Tools for an Unknown Prospect
Unknown Prospect is an assemblage and collaboration with Ochre that responds to extractive industry. I am exploring methods of design in relation with the more-than-human as an alternative to design research and practices that serve infinite production and capitalist culture. Ochre is not only mineral pigment, but terrestrial beings that have an ancient relationship with human culture. I enlist these geological interlocutors in creative work and printmaking to make drawings, maps, and books that extend beyond the colonial record. Ochre not only makes color material, it activates its own agency in world-making. It realizes the desert as more than the colonial narrative of barren, criminal wasteland or public commodity. Ochre confronts the misconception of land left over as recreational ‘play-ground’ where humans can have ‘no impact’ and take no account for the erasure and enslavement of indigenous women and children.
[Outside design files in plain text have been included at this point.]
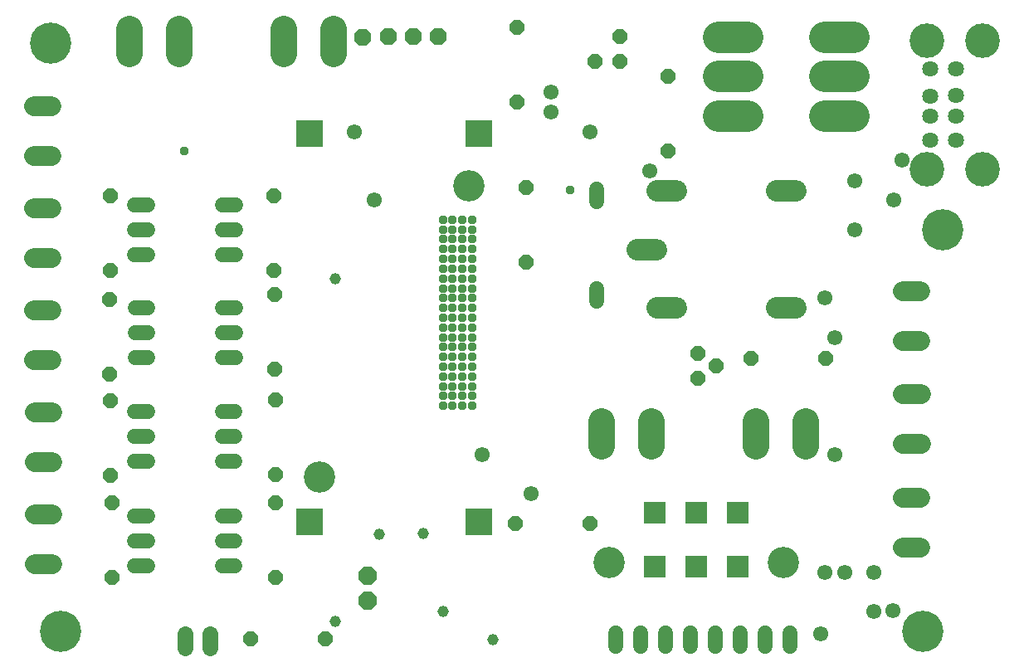
<source format=gbr>
G04 EAGLE Gerber X2 export*
%TF.Part,Single*%
%TF.FileFunction,Soldermask,Bot,1*%
%TF.FilePolarity,Negative*%
%TF.GenerationSoftware,Autodesk,EAGLE,8.7.0*%
%TF.CreationDate,2018-10-16T22:29:40Z*%
G75*
%MOMM*%
%FSLAX34Y34*%
%LPD*%
%AMOC8*
5,1,8,0,0,1.08239X$1,22.5*%
G01*
%ADD10C,4.203200*%
%ADD11P,1.852186X8X292.500000*%
%ADD12C,1.993900*%
%ADD13C,1.524000*%
%ADD14C,2.743200*%
%ADD15C,2.184400*%
%ADD16P,2.034460X8X112.500000*%
%ADD17R,2.303200X2.303200*%
%ADD18C,3.203200*%
%ADD19P,1.649562X8X112.500000*%
%ADD20P,1.649562X8X292.500000*%
%ADD21P,1.649562X8X22.500000*%
%ADD22C,3.213100*%
%ADD23C,3.530600*%
%ADD24C,1.631200*%
%ADD25C,1.625600*%
%ADD26R,2.703200X2.703200*%
%ADD27C,0.959600*%
%ADD28C,1.553200*%
%ADD29C,1.159600*%


D10*
X60000Y640000D03*
X950000Y40000D03*
X70000Y40000D03*
X970000Y450000D03*
D11*
X378456Y646532D03*
D12*
X929267Y125646D02*
X947174Y125646D01*
X947174Y176446D02*
X929267Y176446D01*
D11*
X429590Y646734D03*
X404026Y646684D03*
D12*
X928977Y336488D02*
X946884Y336488D01*
X946884Y387288D02*
X928977Y387288D01*
D13*
X617100Y478396D02*
X617100Y491604D01*
X617100Y390004D02*
X617100Y376796D01*
D12*
X61532Y159118D02*
X43625Y159118D01*
X43625Y108318D02*
X61532Y108318D01*
D14*
X621860Y228800D02*
X621860Y254200D01*
X830140Y254200D02*
X830140Y228800D01*
X779340Y228800D02*
X779340Y254200D01*
X672660Y254200D02*
X672660Y228800D01*
X140560Y628800D02*
X140560Y654200D01*
X348840Y654200D02*
X348840Y628800D01*
X298040Y628800D02*
X298040Y654200D01*
X191360Y654200D02*
X191360Y628800D01*
D11*
X455178Y646968D03*
D15*
X658144Y429400D02*
X677956Y429400D01*
X678464Y369710D02*
X698276Y369710D01*
X698276Y489090D02*
X678464Y489090D01*
X800384Y489090D02*
X820196Y489090D01*
X820196Y369710D02*
X800384Y369710D01*
D12*
X929621Y231086D02*
X947528Y231086D01*
X947528Y281886D02*
X929621Y281886D01*
D16*
X382900Y71400D03*
X382900Y96800D03*
D17*
X676500Y160800D03*
X718500Y160800D03*
X760500Y160800D03*
X760500Y105800D03*
X718500Y105800D03*
X676500Y105800D03*
D18*
X629500Y110400D03*
X807500Y110400D03*
D13*
X158780Y475056D02*
X145572Y475056D01*
X145572Y449656D02*
X158780Y449656D01*
X234980Y449656D02*
X248188Y449656D01*
X248188Y475056D02*
X234980Y475056D01*
X158780Y424256D02*
X145572Y424256D01*
X234980Y424256D02*
X248188Y424256D01*
X158976Y370286D02*
X145768Y370286D01*
X145768Y344886D02*
X158976Y344886D01*
X235176Y344886D02*
X248384Y344886D01*
X248384Y370286D02*
X235176Y370286D01*
X158976Y319486D02*
X145768Y319486D01*
X235176Y319486D02*
X248384Y319486D01*
X158722Y264274D02*
X145514Y264274D01*
X145514Y238874D02*
X158722Y238874D01*
X234922Y238874D02*
X248130Y238874D01*
X248130Y264274D02*
X234922Y264274D01*
X158722Y213474D02*
X145514Y213474D01*
X234922Y213474D02*
X248130Y213474D01*
X158628Y157754D02*
X145420Y157754D01*
X145420Y132354D02*
X158628Y132354D01*
X234828Y132354D02*
X248036Y132354D01*
X248036Y157754D02*
X234828Y157754D01*
X158628Y106954D02*
X145420Y106954D01*
X234828Y106954D02*
X248036Y106954D01*
D19*
X120696Y408178D03*
X120696Y484378D03*
D20*
X690048Y606200D03*
X690048Y530000D03*
D21*
X774166Y318126D03*
X850366Y318126D03*
X533800Y150000D03*
X610000Y150000D03*
D20*
X536000Y656200D03*
X536000Y580000D03*
D19*
X544950Y416450D03*
X544950Y492650D03*
D21*
X263800Y32000D03*
X340000Y32000D03*
D20*
X287576Y484632D03*
X287576Y408432D03*
D19*
X120188Y302514D03*
X120188Y378714D03*
D20*
X288338Y383540D03*
X288338Y307340D03*
D19*
X120696Y199390D03*
X120696Y275590D03*
D20*
X289608Y276098D03*
X289608Y199898D03*
D19*
X122728Y94996D03*
X122728Y171196D03*
D20*
X289284Y170846D03*
X289284Y94646D03*
D22*
X849451Y646132D02*
X879550Y646132D01*
X879550Y606000D02*
X849451Y606000D01*
X849451Y565868D02*
X879550Y565868D01*
X771150Y646132D02*
X741051Y646132D01*
X741051Y606000D02*
X771150Y606000D01*
X771150Y565868D02*
X741051Y565868D01*
D12*
X61278Y263258D02*
X43371Y263258D01*
X43371Y212458D02*
X61278Y212458D01*
X61058Y471554D02*
X43151Y471554D01*
X43151Y420754D02*
X61058Y420754D01*
X61058Y367444D02*
X43151Y367444D01*
X43151Y316644D02*
X61058Y316644D01*
D21*
X615600Y621700D03*
X641000Y621700D03*
X641000Y647100D03*
D23*
X953630Y511446D03*
X1010526Y511700D03*
X953630Y643018D03*
X1010526Y642764D03*
D24*
X983602Y565294D03*
X983602Y586630D03*
X957440Y565294D03*
X957440Y586376D03*
X983602Y613808D03*
X983602Y540910D03*
X957440Y613808D03*
X957440Y540910D03*
D25*
X197300Y37112D02*
X197300Y22888D01*
X222700Y22888D02*
X222700Y37112D01*
D12*
X60912Y575632D02*
X43005Y575632D01*
X43005Y524832D02*
X60912Y524832D01*
D26*
X496360Y548120D03*
X323640Y548120D03*
X323640Y151880D03*
X496360Y151880D03*
D18*
X486200Y494780D03*
X333800Y197600D03*
D20*
X720000Y297808D03*
X739050Y310508D03*
X720000Y323208D03*
D13*
X636070Y38082D02*
X636070Y24874D01*
X661470Y24874D02*
X661470Y38082D01*
X686870Y38082D02*
X686870Y24874D01*
X712270Y24874D02*
X712270Y38082D01*
X737670Y38082D02*
X737670Y24874D01*
X763070Y24874D02*
X763070Y38082D01*
X788470Y38082D02*
X788470Y24874D01*
X813870Y24874D02*
X813870Y38082D01*
D27*
X196447Y530000D03*
D28*
X860000Y340000D03*
X920000Y480000D03*
X928719Y520534D03*
X370000Y550000D03*
X900000Y100000D03*
X900000Y60000D03*
X550000Y180814D03*
X390000Y480000D03*
D29*
X440000Y140000D03*
X350000Y400000D03*
X394970Y138938D03*
X511255Y31255D03*
X460000Y60000D03*
X350000Y50000D03*
D28*
X880000Y500000D03*
X880000Y450000D03*
X870000Y100000D03*
X570000Y570000D03*
X500000Y220000D03*
X860000Y220000D03*
X850000Y100000D03*
X845820Y37084D03*
X918901Y61099D03*
X670814Y510000D03*
X610000Y550000D03*
X570000Y590000D03*
D27*
X590000Y490000D03*
D28*
X850000Y380000D03*
D27*
X490000Y450000D03*
X480000Y450000D03*
X470000Y450000D03*
X470000Y440000D03*
X480000Y440000D03*
X490000Y440000D03*
X490000Y430000D03*
X480000Y430000D03*
X470000Y430000D03*
X460000Y430000D03*
X460000Y420000D03*
X470000Y420000D03*
X480000Y420000D03*
X490000Y420000D03*
X490000Y410000D03*
X480000Y410000D03*
X460000Y410000D03*
X470000Y410000D03*
X460000Y400000D03*
X470000Y400000D03*
X480000Y400000D03*
X490000Y400000D03*
X490000Y390000D03*
X470000Y390000D03*
X460000Y390000D03*
X480000Y390000D03*
X480000Y380000D03*
X470000Y380000D03*
X460000Y380000D03*
X490000Y380000D03*
X490000Y370000D03*
X480000Y370000D03*
X470000Y370000D03*
X460000Y370000D03*
X490000Y360000D03*
X480000Y360000D03*
X470000Y360000D03*
X460000Y360000D03*
X460000Y350000D03*
X470000Y350000D03*
X480000Y350000D03*
X490000Y350000D03*
X490000Y340000D03*
X480000Y340000D03*
X470000Y340000D03*
X460000Y340000D03*
X460000Y330000D03*
X470000Y330000D03*
X480000Y330000D03*
X490000Y330000D03*
X490000Y320000D03*
X480000Y320000D03*
X470000Y320000D03*
X460000Y320000D03*
X460000Y310000D03*
X470000Y310000D03*
X480000Y310000D03*
X490000Y310000D03*
X490000Y300000D03*
X480000Y300000D03*
X470000Y300000D03*
X460000Y300000D03*
X460000Y280000D03*
X460000Y290000D03*
X470000Y290000D03*
X470000Y280000D03*
X480000Y290000D03*
X480000Y280000D03*
X490000Y290000D03*
X490000Y280000D03*
X470000Y460000D03*
X480000Y460000D03*
X490000Y460000D03*
X460000Y270000D03*
X470000Y270000D03*
X480000Y270000D03*
X490000Y270000D03*
X460000Y460000D03*
X460000Y450000D03*
X460000Y440000D03*
M02*

</source>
The desert is more than an abundant ecosystem with a staggering number of endemic species and access to millions of years of geological memory — these lands are the ancestral territory of sovereign indigenous tribes. This film reveals one view of the pluriverse, as seen from the desert, as told by ochre.
Ochre; ecofeminism; practice; design
Elpitha Tsoutsounakis (she/her) is a Cretan-American designer, printer, and educator based in so-called Salt Lake City, Utah. She is an Assistant Professor and founding faculty in the Multi-disciplinary Design program at the University of Utah where she teaches design studios, research methods, and visual strategy. As a first-generation college student raised in an immigrant family she completed her B.S. Architecture at the University of Utah in 2003 and her M.Arch at the University of Texas at Austin in 2006. Her education in architecture informs design research and creative practice in printmaking, book arts, and Ochres engaging issues of design ethics, materiality, ecofeminism, and the human relationship to the more-than-human. She established the Fieldwork Platform to bring together diverse community partners involved in management, stewardship, and experience in so-called public lands through inter-disciplinary research, education, and publication.